Irving and Mann (1979) membagi pengambilan keputusan dalam 3 hal, yaitu pertama kemampuan menghadapi tantangan yaitu kemampuan untuk menghadapi suatu yang mengganggu atau menarik perhatian untuk mencapai situasi yang ingin dicapai, kedua adalah kemampuan mempertimbangkan beberapa alternatif dan ketiga adalah kemampuan menerima risiko dan melaksanakan keputusan yang diambil. Siagian (1991) dalam Kuntadi, (2004) menyatakan bahwa ada aspek-aspek tertentu bersifat internal dan eksternal yang dapat mempengaruhi proses pengambilan keputusan. Adapun aspek internal tersebut antara lain:
- Pengetahuan: Pengetahuan yang dimiliki oleh seseorang secara langsung maupun tidak langsung akan berpengaruh terhadap pengambilan keputusan. Biasanya semakin luas pengetahuan seseorang semakin mempermudah pengambilan keputusan.
- Aspek kepribadian: Aspek kepribadian ini tidak nampak oleh mata tetapi besar peranannya bagi pengambilan keputusan. Aspek eksternal dalam pengambilan keputusan, antara lain: 1) Kultur: kultur yang dianut oleh individu bagaikan kerangka bagi perbuatan individu. Hal ini berpengaruh terhadap proses pengambilan keputusan. 2) Orang lain: orang lain dalam hal ini menunjuk pada bagaimana individu melihat contoh atau cara orang lain (terutama orang dekat) dalam melakukan pengambilan keputusan.

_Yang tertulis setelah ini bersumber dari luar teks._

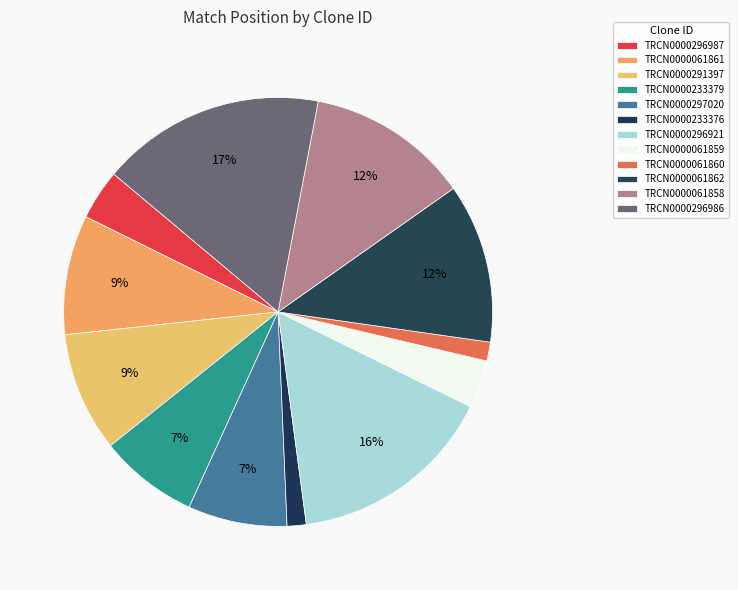

The TRCN0000061860 slice represents 11% of the pie. True or false?

False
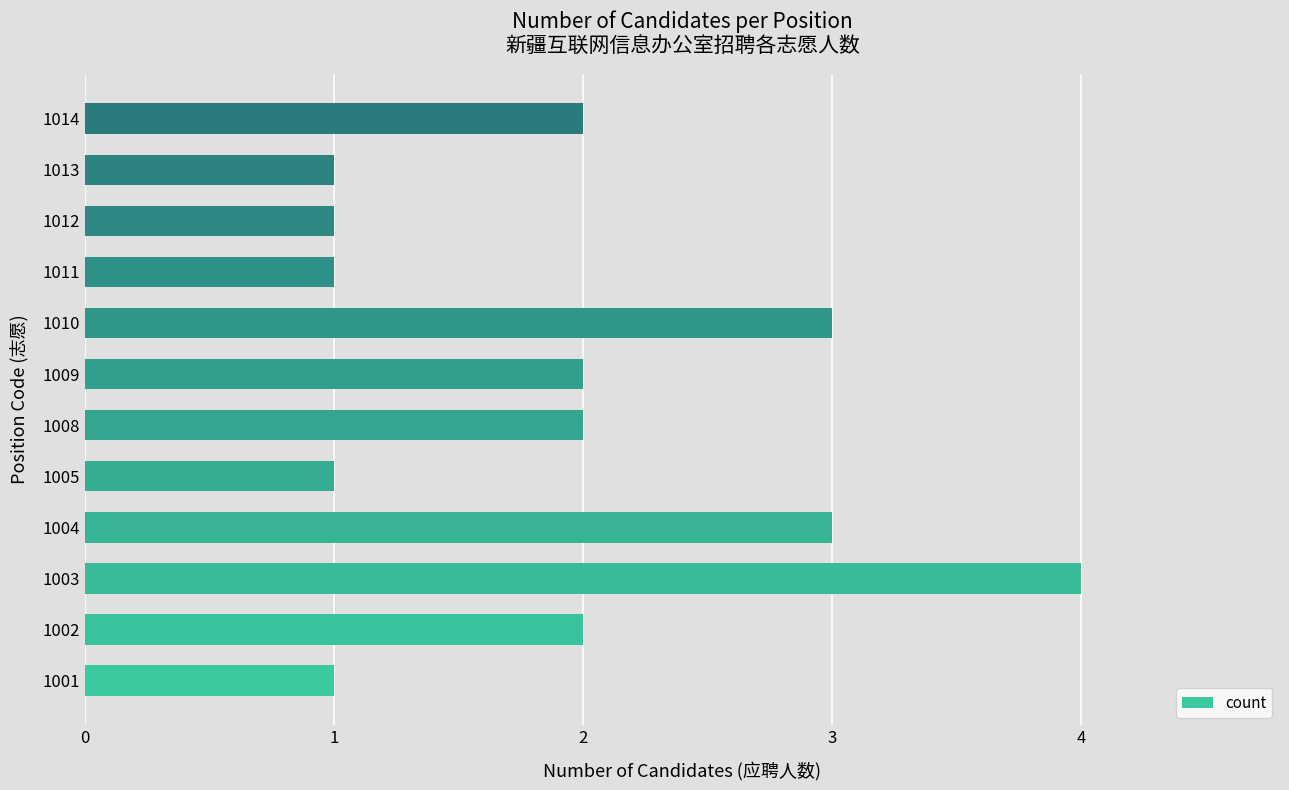

Count the values in the range 1 to 3.

11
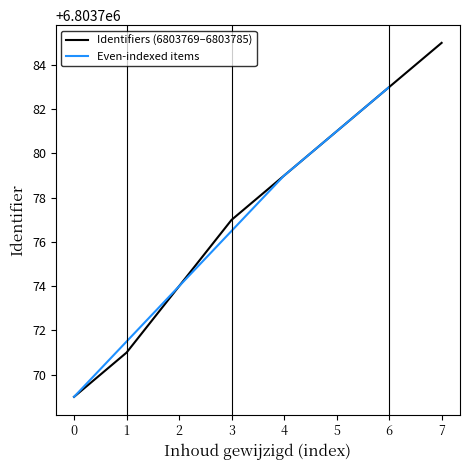

Count the number of values greater than 6803779.

3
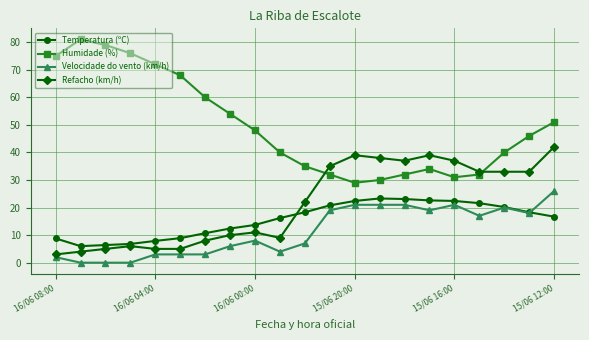

How many lines are shown in the chart?

4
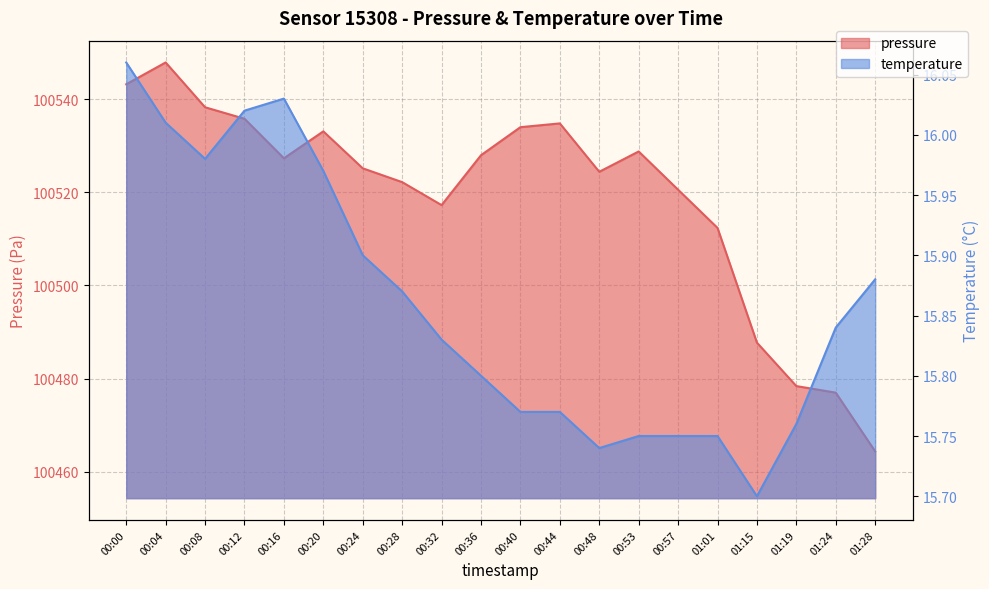

Reading right to left, transcribe all the data shown in this chart.

pressure: 01:28=100464.3	01:24=100477.0	01:19=100478.4	01:15=100487.7	01:01=100512.4	00:57=100520.6	00:53=100528.8	00:48=100524.4	00:44=100534.8	00:40=100534.0	00:36=100528.0	00:32=100517.3	00:28=100522.2	00:24=100525.2	00:20=100533.1	00:16=100527.3	00:12=100535.8	00:08=100538.3	00:04=100547.9	00:00=100543.2
temperature: 01:28=15.9	01:24=15.8	01:19=15.8	01:15=15.7	01:01=15.8	00:57=15.8	00:53=15.8	00:48=15.7	00:44=15.8	00:40=15.8	00:36=15.8	00:32=15.8	00:28=15.9	00:24=15.9	00:20=16.0	00:16=16.0	00:12=16.0	00:08=16.0	00:04=16.0	00:00=16.1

Sedikit banyak perilaku orang lain dalam mengambil keputusan pada gilirannya juga berpengaruh pada perilkau individu dalam mengambil keputusan.
Berdasarkan penjelasan singkat di atas diketahui bahwa proses pengambilan keputusan itu diawali ketika seseorang berada dalam situasi pengambilan keputusan. Pengambilan keputusan antar individu bisa berlainan, karena pilihan atau alternatif yang dihadapi individu juga berlainan. Hal ini akan mempengaruhi proses pengambilan keputusan. Penanganan yang tepat terhadap situasi pengambilan keputusan juga akan menentukan keberhasilan suatu proses pengambilan keputusan. Situasi pengambilan keputusan terjadi atau muncul dalam diri seseorang ketika dihadapkan dengan permasalahan dan beberapa alternatif atau pilihan sebagai jawaban dari permasalahannya. Berdasarkan beberapa alternatif jawaban, mulai mempertimbangkan, berpikir, menaksir, memprediksi dan menentukan pilihan. Tahap menentukan pilihan terhadap alternatif yang ada merupakan tahap penting dalam proses pengambilan keputusan.
Demikian juga pada remaja yang mengalami kehamilan tidak diinginkan ketika mengambil keputusan untuk mengakhiri ataukah melanjutkan kehamilannya, mulai mempertimbangkan dengan orang yang terdekat denganya seperti orang tua atau pasangannya, kemudian berfikir, menaksir dan memprediksi dan menentukan pilihannya. Pada remaja yang mengalami KTD alternatif penentuan pilihan untuk mengakkhiri ataukah meneruskan kehamilannya akan dipengaruhi oleh kekuatan resiliensinya saat itu.